L’arrêt applique ce critère à la situation particulière où l’information nécessaire à la détection de l’irrégularité fait défaut. La Cour estime qu’exiger d’un soumissionnaire qu’il conteste une illégalité avant même d’avoir pu en prendre connaissance avec une certitude suffisante est contraire à l’exigence d’effectivité. Elle juge qu’un « avis de marché dépourvu de toute information relative à la valeur estimée du marché, suivi d’un comportement du pouvoir adjudicateur évasif face aux interrogations d’un soumissionnaire potentiel », rend précisément l’exercice des droits excessivement difficile. Opposer la forclusion dans de telles circonstances reviendrait à récompenser le manque de transparence du pouvoir adjudicateur.
B. La censure d’une extension disproportionnée des effets de la forclusion
Enfin, la Cour examine le second aspect de la question, à savoir l’extension de la forclusion à des irrégularités qui ne pourraient être connues qu’après la date limite de soumission des offres. La juridiction nationale avait en effet considéré que la forclusion applicable au choix de la procédure s’étendait à toutes les autres violations potentielles, y compris celles relatives à l’analyse des offres. La Cour rejette fermement cette interprétation.

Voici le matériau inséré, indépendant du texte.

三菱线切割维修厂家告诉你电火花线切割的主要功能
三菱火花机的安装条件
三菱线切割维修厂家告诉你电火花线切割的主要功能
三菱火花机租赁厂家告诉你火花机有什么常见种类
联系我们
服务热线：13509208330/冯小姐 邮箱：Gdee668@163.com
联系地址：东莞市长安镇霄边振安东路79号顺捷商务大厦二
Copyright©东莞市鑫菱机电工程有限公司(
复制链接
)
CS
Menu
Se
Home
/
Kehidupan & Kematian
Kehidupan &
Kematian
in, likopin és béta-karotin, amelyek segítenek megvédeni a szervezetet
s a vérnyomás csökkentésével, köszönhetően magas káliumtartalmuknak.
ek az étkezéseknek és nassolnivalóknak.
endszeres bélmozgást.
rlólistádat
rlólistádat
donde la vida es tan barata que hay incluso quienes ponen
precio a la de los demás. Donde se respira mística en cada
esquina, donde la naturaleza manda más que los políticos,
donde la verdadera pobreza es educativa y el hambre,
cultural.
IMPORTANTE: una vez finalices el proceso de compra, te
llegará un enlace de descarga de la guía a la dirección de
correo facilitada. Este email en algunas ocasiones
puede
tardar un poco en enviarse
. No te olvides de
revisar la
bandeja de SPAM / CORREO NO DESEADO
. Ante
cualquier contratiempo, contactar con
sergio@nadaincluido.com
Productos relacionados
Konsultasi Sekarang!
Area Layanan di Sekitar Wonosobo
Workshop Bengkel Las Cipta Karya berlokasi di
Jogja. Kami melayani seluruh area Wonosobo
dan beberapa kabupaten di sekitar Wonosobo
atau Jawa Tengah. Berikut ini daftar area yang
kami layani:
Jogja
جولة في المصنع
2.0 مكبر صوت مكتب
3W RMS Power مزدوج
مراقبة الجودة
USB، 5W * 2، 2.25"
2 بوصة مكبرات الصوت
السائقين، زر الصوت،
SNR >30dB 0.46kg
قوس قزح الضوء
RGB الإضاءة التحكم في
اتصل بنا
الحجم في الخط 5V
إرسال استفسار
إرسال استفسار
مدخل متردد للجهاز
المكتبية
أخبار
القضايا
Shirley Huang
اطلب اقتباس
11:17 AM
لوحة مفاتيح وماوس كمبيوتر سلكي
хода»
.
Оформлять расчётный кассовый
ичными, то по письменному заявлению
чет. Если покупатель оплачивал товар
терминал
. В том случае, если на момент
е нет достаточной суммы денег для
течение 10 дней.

Elle souligne que certaines irrégularités, comme celles affectant l’évaluation des offres ou les tests de produits, ne peuvent par nature se produire qu’après l’expiration du délai de présentation des candidatures. Appliquer une règle de forclusion qui prend fin à cette date pour contester de telles irrégularités « rend pratiquement impossible l’exercice des droits conférés à l’intéressé par le droit communautaire ». Une telle extension est donc manifestement contraire à la directive sur les recours. La Cour en conclut que la directive 89/665 s’oppose à ce qu’une règle de forclusion soit « étendue de manière générale aux recours portant sur les décisions du pouvoir adjudicateur, y compris sur celles intervenues lors de phases de la procédure de passation postérieures au terme fixé par cette règle de forclusion ». La portée de la forclusion doit être strictement limitée aux seules irrégularités qui pouvaient raisonnablement être décelées avant son expiration.